»»

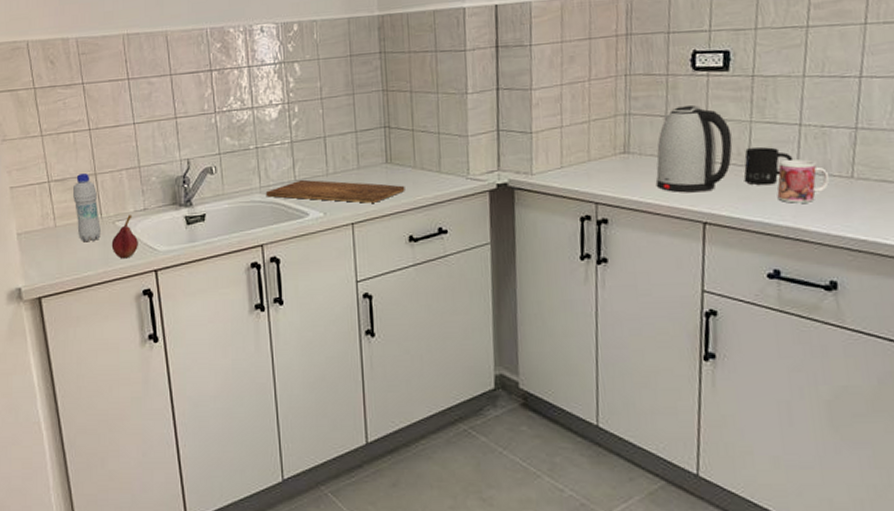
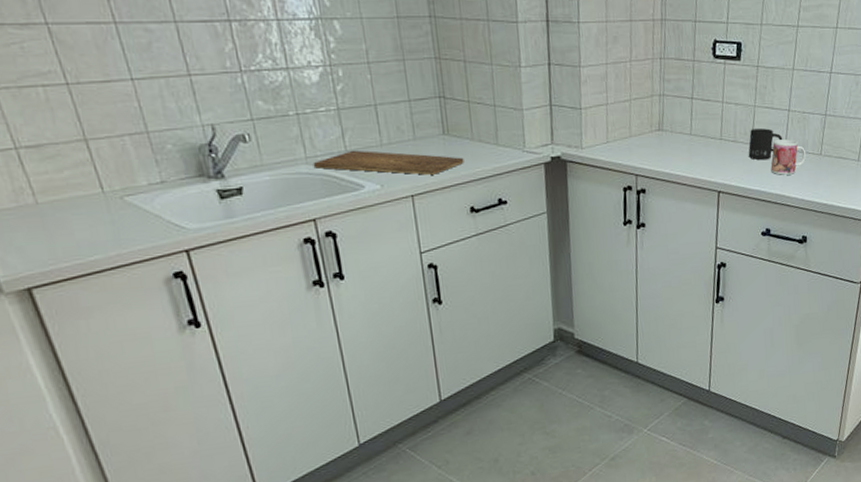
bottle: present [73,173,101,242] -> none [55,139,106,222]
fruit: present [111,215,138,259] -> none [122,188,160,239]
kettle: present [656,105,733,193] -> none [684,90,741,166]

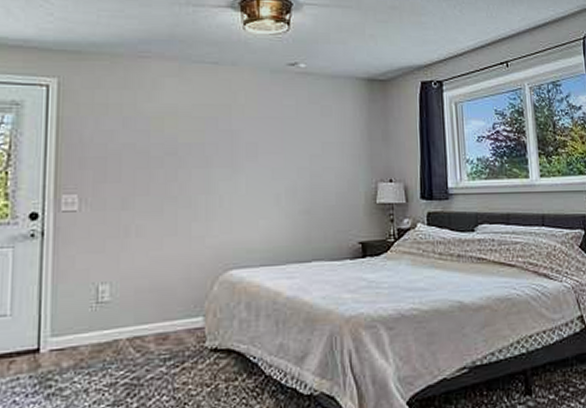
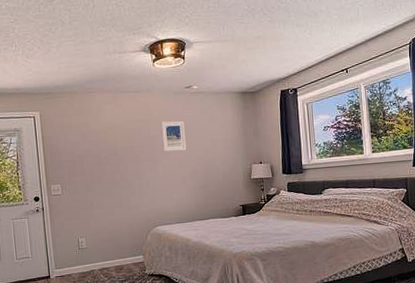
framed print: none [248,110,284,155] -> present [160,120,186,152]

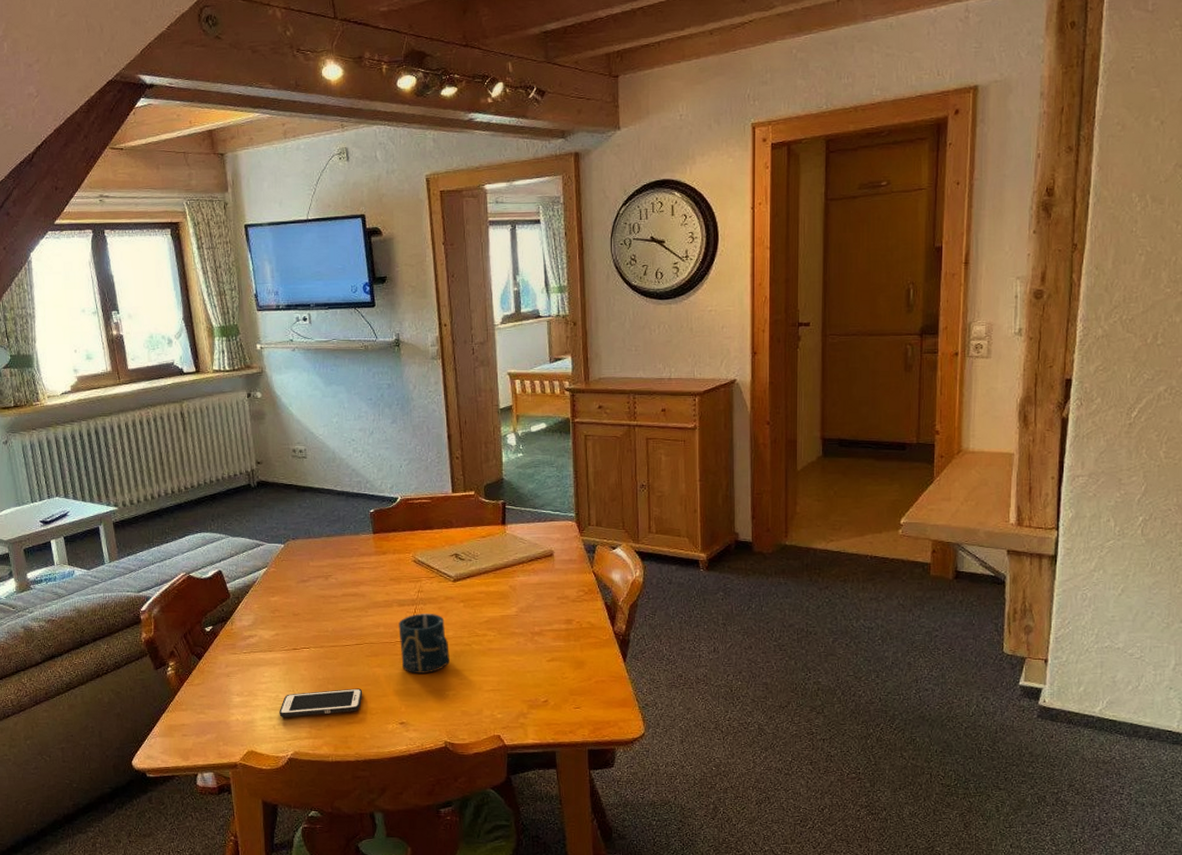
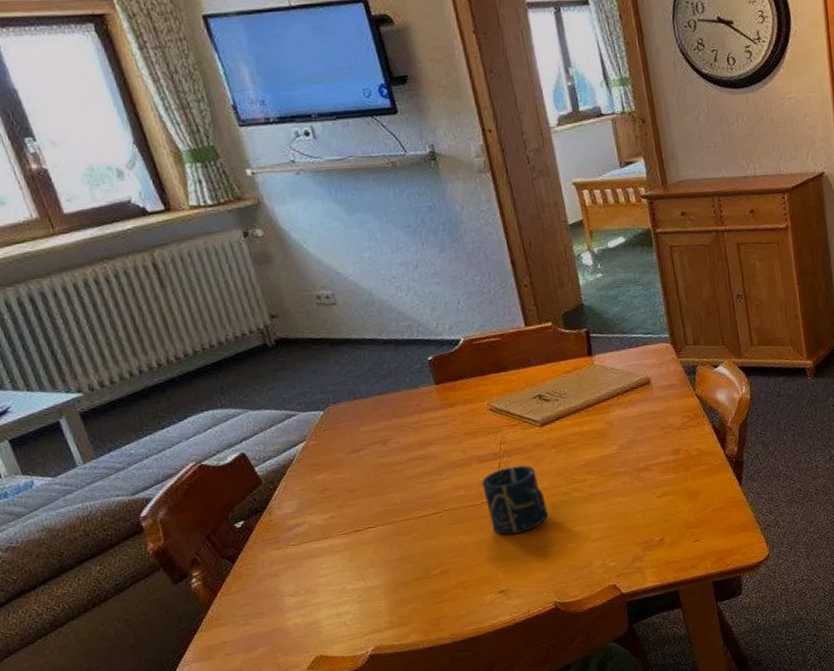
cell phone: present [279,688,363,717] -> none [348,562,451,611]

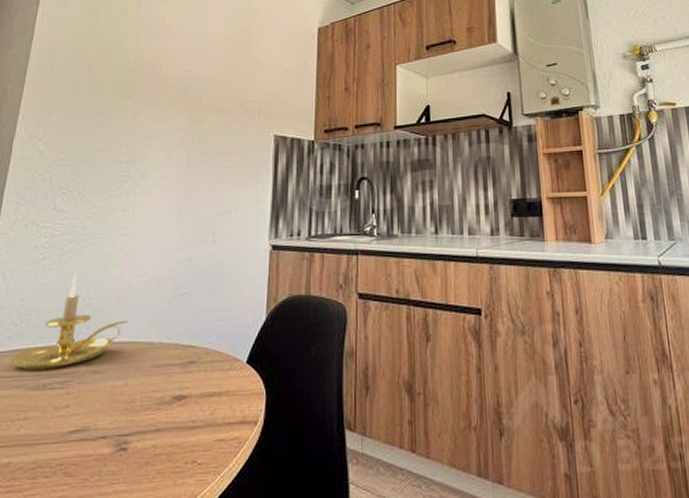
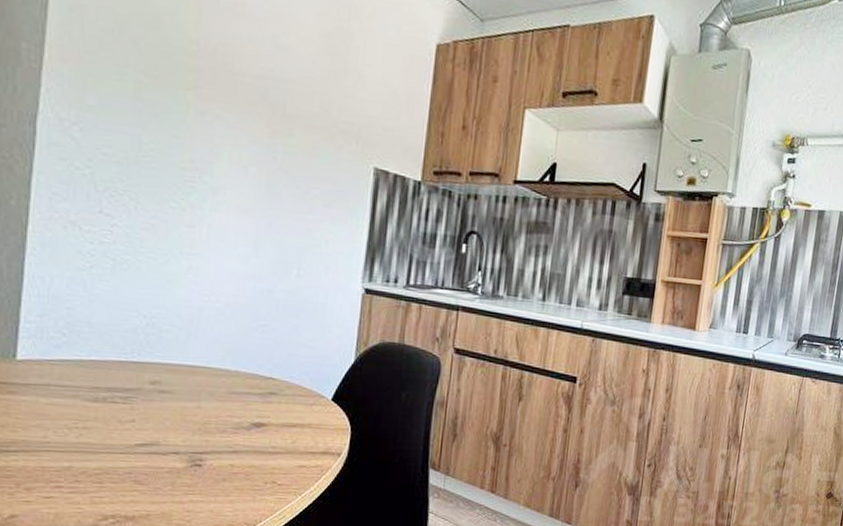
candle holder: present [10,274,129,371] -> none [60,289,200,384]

««

WHAT THE EXERCISE ASKS ▸
Leave the pictures out. Output exactly, and only, the lines from the one with "cell phone: present" through the last line of the listing above, both included.

ANSWER TO THE PROBLEM ▸
cell phone: present [279,688,363,717] -> none [348,562,451,611]

candle holder: present [10,274,129,371] -> none [60,289,200,384]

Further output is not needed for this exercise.